===== Texto para análise
Entenda o que foi a peste negra, doença que matou milhões de pessoas na Europa, Ásia e norte da África durante a Idade Média
A Peste Negra foi uma das pandemias mais devastadoras da história da humanidade, ocorrendo entre os anos de 1347 e 1351. Estima-se que ela tenha causado a morte de até 75 milhões de pessoas na Europa, na Ásia e no norte da África — o que representava, na época, cerca de um terço da população europeia. Mas para entender como isso foi possível, precisamos olhar para o contexto da Idade Média, especialmente o modo de vida, as condições sanitárias e a forma como as pessoas se relacionavam com o mundo ao seu redor.
Naquele momento, a Europa era majoritariamente rural e funcionava sob o sistema feudal. A terra era a principal fonte de riqueza, e a sociedade estava dividida em estamentos: nobreza, clero e servos. Não havia mobilidade social — um servo nascia e morria servo. O poder político era descentralizado, com senhores feudais mandando em seus próprios territórios e reis com pouca autoridade real. A Igreja Católica tinha um papel central, tanto na fé quanto na economia e cultura, sendo uma das instituições mais poderosas do período.
==========
Atividade » Reproduza, do texto sobre a Peste Negra, o trecho que começa com as palavras "Naquele momento, a" e termina com "poderosas do período.". As linhas não são necessárias.
===== Material fornecido
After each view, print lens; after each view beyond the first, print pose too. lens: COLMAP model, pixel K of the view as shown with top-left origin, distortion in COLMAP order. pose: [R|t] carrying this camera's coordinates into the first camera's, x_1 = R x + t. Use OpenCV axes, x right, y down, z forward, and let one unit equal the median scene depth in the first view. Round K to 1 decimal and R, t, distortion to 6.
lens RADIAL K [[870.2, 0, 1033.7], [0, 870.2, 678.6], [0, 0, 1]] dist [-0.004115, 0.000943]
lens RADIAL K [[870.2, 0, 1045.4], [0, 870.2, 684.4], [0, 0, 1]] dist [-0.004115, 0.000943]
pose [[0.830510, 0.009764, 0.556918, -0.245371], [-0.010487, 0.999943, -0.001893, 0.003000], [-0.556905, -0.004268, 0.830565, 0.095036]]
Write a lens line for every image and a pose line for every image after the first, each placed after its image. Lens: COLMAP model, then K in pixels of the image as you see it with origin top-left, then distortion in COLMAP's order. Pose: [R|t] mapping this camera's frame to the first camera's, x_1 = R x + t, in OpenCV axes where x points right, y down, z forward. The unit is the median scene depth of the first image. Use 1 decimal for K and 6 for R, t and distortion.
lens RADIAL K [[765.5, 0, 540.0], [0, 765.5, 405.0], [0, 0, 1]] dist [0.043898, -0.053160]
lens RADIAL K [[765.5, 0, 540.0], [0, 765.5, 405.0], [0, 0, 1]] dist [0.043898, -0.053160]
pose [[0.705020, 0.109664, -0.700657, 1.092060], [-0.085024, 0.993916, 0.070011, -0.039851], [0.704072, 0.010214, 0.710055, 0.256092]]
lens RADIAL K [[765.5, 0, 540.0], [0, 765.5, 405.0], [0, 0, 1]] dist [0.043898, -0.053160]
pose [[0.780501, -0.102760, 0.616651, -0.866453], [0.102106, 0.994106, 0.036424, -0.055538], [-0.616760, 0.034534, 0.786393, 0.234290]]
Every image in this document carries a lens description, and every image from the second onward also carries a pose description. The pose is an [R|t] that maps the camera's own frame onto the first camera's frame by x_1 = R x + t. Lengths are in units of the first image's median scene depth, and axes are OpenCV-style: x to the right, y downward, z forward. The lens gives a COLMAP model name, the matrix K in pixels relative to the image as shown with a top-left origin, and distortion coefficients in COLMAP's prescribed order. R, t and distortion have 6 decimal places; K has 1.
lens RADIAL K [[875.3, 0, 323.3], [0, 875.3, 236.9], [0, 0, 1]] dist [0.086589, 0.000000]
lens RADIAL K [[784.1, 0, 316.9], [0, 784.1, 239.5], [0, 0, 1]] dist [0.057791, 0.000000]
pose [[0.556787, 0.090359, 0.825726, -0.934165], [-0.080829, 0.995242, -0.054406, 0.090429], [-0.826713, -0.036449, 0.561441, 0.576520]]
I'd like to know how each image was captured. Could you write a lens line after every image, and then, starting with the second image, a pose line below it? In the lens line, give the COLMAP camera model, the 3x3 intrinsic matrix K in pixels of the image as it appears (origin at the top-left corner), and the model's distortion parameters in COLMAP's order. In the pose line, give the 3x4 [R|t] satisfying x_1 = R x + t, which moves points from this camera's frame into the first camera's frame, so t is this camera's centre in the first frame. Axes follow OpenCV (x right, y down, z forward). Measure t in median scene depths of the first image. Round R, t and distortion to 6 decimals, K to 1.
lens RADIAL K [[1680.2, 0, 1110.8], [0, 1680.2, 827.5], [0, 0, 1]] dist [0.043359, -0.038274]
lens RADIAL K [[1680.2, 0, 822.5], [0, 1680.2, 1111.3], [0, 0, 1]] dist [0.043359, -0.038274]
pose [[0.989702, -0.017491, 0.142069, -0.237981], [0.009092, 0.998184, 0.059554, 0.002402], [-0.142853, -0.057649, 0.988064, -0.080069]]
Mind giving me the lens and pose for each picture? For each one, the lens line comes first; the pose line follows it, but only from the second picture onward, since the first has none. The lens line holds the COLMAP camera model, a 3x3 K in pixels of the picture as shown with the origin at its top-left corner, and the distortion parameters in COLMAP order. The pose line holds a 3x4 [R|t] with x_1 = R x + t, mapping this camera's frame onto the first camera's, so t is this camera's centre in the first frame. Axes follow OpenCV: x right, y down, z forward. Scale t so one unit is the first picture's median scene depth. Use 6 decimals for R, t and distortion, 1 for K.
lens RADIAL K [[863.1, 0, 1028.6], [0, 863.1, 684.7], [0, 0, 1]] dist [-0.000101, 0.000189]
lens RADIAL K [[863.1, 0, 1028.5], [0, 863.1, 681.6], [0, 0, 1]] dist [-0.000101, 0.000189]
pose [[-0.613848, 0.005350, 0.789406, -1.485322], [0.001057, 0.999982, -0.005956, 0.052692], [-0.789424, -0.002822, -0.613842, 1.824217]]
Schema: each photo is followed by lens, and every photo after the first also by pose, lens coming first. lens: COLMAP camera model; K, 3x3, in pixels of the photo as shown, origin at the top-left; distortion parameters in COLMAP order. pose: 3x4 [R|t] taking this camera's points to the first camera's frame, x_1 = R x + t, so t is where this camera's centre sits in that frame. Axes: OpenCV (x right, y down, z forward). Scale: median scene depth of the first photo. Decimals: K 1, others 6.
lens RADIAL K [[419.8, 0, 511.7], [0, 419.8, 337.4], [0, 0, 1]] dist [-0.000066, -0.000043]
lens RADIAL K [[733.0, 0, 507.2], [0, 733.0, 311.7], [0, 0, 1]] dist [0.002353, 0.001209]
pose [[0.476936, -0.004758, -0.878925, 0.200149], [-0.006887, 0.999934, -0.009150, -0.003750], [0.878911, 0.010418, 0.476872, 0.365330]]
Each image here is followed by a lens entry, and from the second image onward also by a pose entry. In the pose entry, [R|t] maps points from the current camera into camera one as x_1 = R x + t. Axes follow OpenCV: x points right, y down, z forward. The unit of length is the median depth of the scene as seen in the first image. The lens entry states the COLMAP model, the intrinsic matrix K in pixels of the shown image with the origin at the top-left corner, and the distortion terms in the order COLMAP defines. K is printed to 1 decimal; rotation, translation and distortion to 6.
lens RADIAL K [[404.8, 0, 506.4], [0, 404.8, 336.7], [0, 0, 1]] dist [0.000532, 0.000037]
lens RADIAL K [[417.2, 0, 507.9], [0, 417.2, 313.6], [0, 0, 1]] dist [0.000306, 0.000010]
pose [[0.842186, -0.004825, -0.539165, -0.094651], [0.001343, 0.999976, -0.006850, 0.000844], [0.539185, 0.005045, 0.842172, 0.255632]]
==========
Resultado »
Naquele momento, a Europa era majoritariamente rural e funcionava sob o sistema feudal. A terra era a principal fonte de riqueza, e a sociedade estava dividida em estamentos: nobreza, clero e servos. Não havia mobilidade social — um servo nascia e morria servo. O poder político era descentralizado, com senhores feudais mandando em seus próprios territórios e reis com pouca autoridade real. A Igreja Católica tinha um papel central, tanto na fé quanto na economia e cultura, sendo uma das instituições mais poderosas do período.